Items stored from a collection:
◆ ◆ ◆
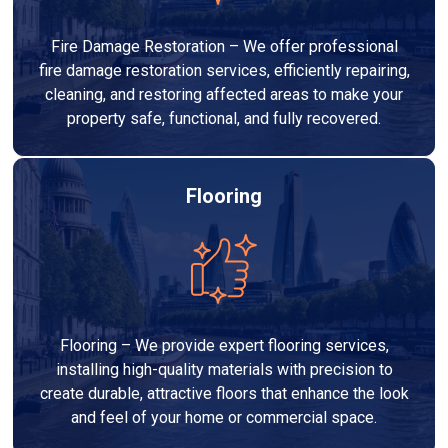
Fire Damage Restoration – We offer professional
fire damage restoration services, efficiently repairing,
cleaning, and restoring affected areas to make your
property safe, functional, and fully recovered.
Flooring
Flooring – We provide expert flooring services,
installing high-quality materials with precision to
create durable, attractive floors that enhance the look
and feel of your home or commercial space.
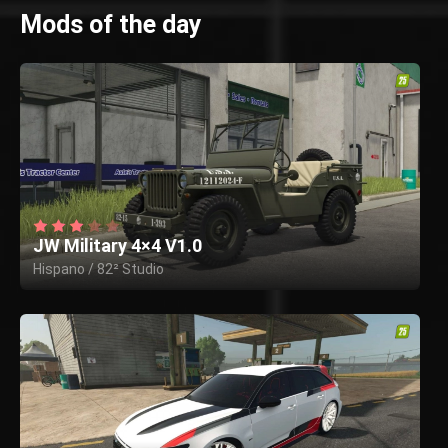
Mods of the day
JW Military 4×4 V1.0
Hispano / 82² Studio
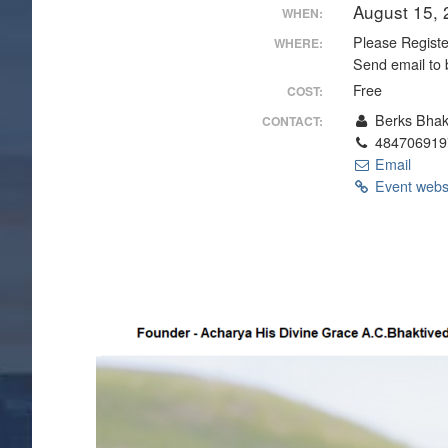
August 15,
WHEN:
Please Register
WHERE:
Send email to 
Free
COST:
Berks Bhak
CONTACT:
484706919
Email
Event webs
◆ ◆ ◆
# Work required:
Print the stretch of the listing from its beginning through the line containing "Hispano / 82² Studio", leaving the pictures out.

# Task output:
Fire Damage Restoration – We offer professional
fire damage restoration services, efficiently repairing,
cleaning, and restoring affected areas to make your
property safe, functional, and fully recovered.
Flooring
Flooring – We provide expert flooring services,
installing high-quality materials with precision to
create durable, attractive floors that enhance the look
and feel of your home or commercial space.
Mods of the day
JW Military 4×4 V1.0
Hispano / 82² Studio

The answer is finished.